Task item: The required answer is every line of the data containing the word "degrees".
◆ ◆ ◆
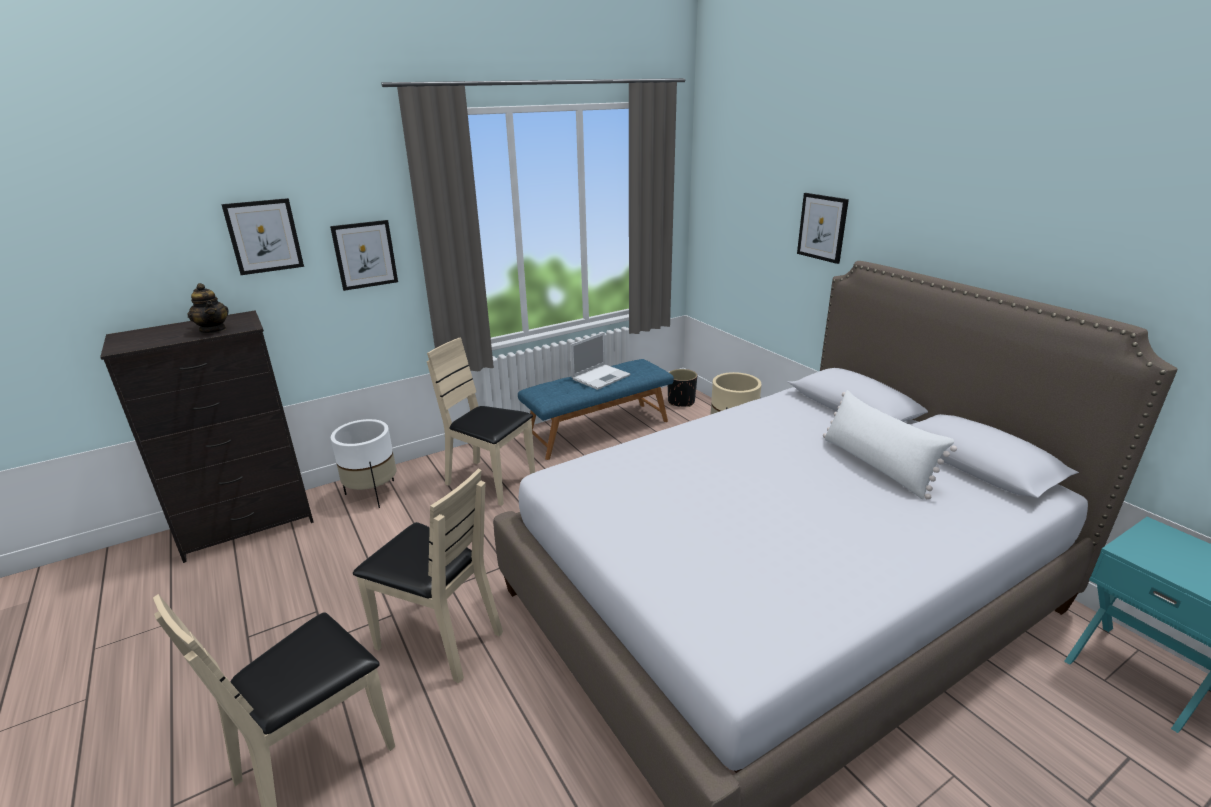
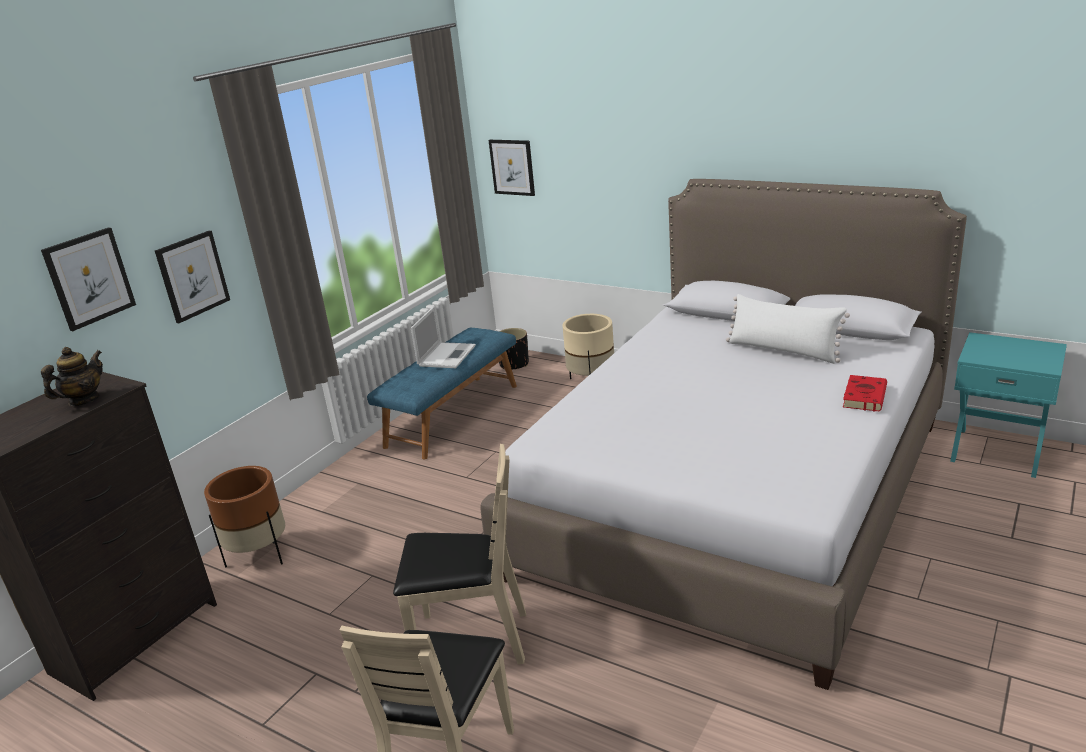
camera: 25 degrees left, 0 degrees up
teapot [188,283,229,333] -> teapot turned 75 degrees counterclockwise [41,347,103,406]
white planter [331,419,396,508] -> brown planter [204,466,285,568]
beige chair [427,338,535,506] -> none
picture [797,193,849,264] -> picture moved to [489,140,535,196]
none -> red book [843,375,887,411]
◆ ◆ ◆
Result of this exercise:
camera: 25 degrees left, 0 degrees up
teapot [188,283,229,333] -> teapot turned 75 degrees counterclockwise [41,347,103,406]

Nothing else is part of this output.